In this regard, Texas has just become bigger. On April 13, 2007, the Dallas Logistics Hub was added to its stock. With over 6,000 acres master-planned for the development of 60 million vertical square feet of logistics and manufacturing space, the “Hub” is deemed the largest new logistics park under development in North America.

“It is strategically located to become an important intermodal site,” says Jon Cross, the marketing director for The Allen Group. Executives with The Allen Group, developers of the project, see the Hub as a key piece of the NAFTA infrastructure.

“We came to the Dallas Metroplex because of its potential for good freight movements and shipping routes,” explains Cross. “The project is being developed to take advantage of the coming improvements in the state’s transportation system.”
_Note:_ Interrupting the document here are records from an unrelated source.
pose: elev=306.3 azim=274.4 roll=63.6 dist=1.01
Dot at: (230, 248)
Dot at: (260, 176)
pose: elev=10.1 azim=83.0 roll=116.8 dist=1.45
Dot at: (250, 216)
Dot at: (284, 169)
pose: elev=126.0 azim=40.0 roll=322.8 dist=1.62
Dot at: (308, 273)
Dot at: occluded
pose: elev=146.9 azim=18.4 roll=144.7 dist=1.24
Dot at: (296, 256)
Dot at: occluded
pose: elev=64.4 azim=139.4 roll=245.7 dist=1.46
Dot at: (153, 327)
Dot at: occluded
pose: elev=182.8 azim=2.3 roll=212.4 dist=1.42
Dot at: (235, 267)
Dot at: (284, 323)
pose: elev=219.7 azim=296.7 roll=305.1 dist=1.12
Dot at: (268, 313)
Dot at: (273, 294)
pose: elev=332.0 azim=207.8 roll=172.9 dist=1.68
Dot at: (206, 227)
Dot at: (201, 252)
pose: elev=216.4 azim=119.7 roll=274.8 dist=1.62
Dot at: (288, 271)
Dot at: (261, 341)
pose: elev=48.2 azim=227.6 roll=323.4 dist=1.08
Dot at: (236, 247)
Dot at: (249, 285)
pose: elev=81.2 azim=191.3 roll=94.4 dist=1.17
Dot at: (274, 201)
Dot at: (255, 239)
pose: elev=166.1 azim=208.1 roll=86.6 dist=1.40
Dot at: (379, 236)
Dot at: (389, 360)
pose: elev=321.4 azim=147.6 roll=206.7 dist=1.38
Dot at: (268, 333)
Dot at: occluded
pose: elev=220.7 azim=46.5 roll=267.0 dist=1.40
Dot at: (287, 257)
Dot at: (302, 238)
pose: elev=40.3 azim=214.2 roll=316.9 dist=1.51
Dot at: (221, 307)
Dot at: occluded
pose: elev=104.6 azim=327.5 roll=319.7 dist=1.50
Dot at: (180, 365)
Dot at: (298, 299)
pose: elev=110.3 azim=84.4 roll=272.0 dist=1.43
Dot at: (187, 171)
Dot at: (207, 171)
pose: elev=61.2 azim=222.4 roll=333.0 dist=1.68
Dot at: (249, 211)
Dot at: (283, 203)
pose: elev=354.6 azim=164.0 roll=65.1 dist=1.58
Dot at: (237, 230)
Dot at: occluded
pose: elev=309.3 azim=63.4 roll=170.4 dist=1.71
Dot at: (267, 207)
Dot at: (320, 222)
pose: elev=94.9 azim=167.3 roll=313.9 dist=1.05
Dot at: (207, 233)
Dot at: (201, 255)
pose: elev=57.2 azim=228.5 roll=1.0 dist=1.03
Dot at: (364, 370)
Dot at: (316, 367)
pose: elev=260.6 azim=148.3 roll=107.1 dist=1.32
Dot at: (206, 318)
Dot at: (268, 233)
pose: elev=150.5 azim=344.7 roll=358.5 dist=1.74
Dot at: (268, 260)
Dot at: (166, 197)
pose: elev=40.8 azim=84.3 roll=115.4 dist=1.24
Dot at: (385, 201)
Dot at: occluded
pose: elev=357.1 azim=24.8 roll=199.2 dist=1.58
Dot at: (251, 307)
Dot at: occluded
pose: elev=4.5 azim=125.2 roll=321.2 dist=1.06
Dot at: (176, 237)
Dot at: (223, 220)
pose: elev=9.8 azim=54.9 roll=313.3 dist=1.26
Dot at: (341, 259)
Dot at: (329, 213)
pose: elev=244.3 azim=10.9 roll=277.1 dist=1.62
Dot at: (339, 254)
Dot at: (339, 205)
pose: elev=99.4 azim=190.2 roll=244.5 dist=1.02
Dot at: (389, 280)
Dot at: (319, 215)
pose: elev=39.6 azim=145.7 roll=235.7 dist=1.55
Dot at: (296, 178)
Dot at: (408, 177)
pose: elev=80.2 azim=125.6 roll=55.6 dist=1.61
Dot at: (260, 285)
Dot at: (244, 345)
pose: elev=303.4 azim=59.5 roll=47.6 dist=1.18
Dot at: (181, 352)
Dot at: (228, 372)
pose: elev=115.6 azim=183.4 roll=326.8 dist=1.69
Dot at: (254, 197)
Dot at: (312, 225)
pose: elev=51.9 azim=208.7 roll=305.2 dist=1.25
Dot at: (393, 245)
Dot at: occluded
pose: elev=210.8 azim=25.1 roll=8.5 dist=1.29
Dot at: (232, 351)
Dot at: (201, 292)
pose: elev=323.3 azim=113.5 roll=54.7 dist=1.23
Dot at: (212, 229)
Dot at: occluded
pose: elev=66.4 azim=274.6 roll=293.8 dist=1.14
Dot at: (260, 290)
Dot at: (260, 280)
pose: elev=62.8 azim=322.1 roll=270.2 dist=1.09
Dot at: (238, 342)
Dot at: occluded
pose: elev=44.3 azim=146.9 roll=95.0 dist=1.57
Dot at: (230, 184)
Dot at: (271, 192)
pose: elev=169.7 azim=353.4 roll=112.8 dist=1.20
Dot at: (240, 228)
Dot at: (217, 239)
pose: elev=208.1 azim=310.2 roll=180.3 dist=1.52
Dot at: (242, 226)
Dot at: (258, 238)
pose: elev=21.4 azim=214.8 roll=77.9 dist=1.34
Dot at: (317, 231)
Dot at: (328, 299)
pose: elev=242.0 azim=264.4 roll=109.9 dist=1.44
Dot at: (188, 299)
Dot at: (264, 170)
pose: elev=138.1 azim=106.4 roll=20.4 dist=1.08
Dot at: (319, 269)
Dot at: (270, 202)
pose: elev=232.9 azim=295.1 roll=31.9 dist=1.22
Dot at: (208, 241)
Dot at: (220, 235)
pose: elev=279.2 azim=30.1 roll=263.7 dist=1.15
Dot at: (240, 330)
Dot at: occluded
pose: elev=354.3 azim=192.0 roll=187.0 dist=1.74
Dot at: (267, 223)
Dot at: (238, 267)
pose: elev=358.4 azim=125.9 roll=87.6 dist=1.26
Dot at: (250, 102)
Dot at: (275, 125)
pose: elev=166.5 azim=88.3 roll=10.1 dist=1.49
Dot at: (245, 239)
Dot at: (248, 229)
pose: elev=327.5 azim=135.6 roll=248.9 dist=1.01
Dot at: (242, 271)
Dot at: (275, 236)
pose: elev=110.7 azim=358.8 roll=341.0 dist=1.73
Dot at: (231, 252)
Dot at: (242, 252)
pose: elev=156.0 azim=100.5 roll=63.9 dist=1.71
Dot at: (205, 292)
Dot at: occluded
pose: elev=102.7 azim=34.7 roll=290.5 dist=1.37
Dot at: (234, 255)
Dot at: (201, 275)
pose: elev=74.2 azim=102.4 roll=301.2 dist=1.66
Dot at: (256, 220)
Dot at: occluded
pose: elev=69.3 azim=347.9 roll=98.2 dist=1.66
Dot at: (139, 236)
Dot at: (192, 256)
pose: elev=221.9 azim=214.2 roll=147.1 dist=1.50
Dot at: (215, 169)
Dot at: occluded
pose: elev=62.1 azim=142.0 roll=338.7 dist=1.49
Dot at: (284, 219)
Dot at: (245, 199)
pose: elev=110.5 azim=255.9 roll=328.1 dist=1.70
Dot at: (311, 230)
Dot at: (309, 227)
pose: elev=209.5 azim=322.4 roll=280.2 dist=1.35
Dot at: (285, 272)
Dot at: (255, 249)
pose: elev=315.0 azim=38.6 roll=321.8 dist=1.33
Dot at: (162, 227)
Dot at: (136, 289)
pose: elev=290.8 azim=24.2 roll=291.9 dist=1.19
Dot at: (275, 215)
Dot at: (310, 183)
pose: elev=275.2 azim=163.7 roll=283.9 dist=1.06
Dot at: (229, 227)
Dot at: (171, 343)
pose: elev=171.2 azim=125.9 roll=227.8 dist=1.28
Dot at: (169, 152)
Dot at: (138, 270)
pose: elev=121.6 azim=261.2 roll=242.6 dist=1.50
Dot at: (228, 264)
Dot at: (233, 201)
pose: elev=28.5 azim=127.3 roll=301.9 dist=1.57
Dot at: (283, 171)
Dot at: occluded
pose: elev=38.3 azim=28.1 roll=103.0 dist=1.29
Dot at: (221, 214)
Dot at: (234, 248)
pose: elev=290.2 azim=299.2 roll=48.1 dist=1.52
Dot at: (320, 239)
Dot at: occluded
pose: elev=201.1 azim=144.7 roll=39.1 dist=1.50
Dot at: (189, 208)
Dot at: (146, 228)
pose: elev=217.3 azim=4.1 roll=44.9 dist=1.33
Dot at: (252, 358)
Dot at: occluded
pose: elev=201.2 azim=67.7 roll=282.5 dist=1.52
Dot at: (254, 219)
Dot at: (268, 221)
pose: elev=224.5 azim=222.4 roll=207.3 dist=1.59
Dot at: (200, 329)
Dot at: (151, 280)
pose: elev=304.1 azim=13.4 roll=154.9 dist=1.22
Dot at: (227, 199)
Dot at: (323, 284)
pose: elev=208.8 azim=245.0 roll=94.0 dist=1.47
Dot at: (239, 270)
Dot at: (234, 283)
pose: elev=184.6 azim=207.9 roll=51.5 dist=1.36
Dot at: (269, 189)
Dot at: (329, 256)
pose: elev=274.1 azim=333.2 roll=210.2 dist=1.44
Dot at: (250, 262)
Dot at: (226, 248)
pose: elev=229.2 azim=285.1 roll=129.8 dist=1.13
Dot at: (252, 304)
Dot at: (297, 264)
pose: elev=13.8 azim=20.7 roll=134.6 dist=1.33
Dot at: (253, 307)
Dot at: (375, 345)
At the heart of those improvements is Loop 9, better known as the Trans-Texas Corridor (TTC). This proposed multi-billion dollar highway and rail corridor is currently planned to run along the South boundary of the Dallas Hub.

I-35, otherwise known as the NAFTA Trade Corridor, runs three miles West of the Dallas Hub and is planned to be part of the TTC. Already I-20, the primary East/West trucking corridor for the southern United States, borders the park’s North entrance. I-45, the direct interstate to the Port of Houston, is adjacent to the park’s East entrance.

The Port of Houston, which currently ranks first in the United States for foreign tonnage and is the sixth largest port in the world, will see an increase in traffic once the Panama Canal is widened to accommodate the larger steamship vessels traversing Pacific Rim trade routes. The Dallas Logistics Hub will be a key component for the port by operating as a major inland port bringing products by rail from the Gulf of Mexico and the Pacific for regional and national distribution.

A key component in that effort is the 360-acre Union Pacific Miller Intermodal facility that borders the Hub. With a 365,000 life capacity and 4,000 parking stalls, the facility more than doubles UP’s intermodal capacity.

“At full expansion, the facility will have a 600,000 lift capacity,” says Cross. Its’ Dallas Intermodal Terminal (DIT) provides quick access to the counties that comprise 97% of the Dallas metroplex population, and serves as the gateway for intermodal goods to the major population centers in the Central and Eastern United States.

A main feature of DIT is its 10-lane high-tech, biometric secured AGS (automated gate system) entrance.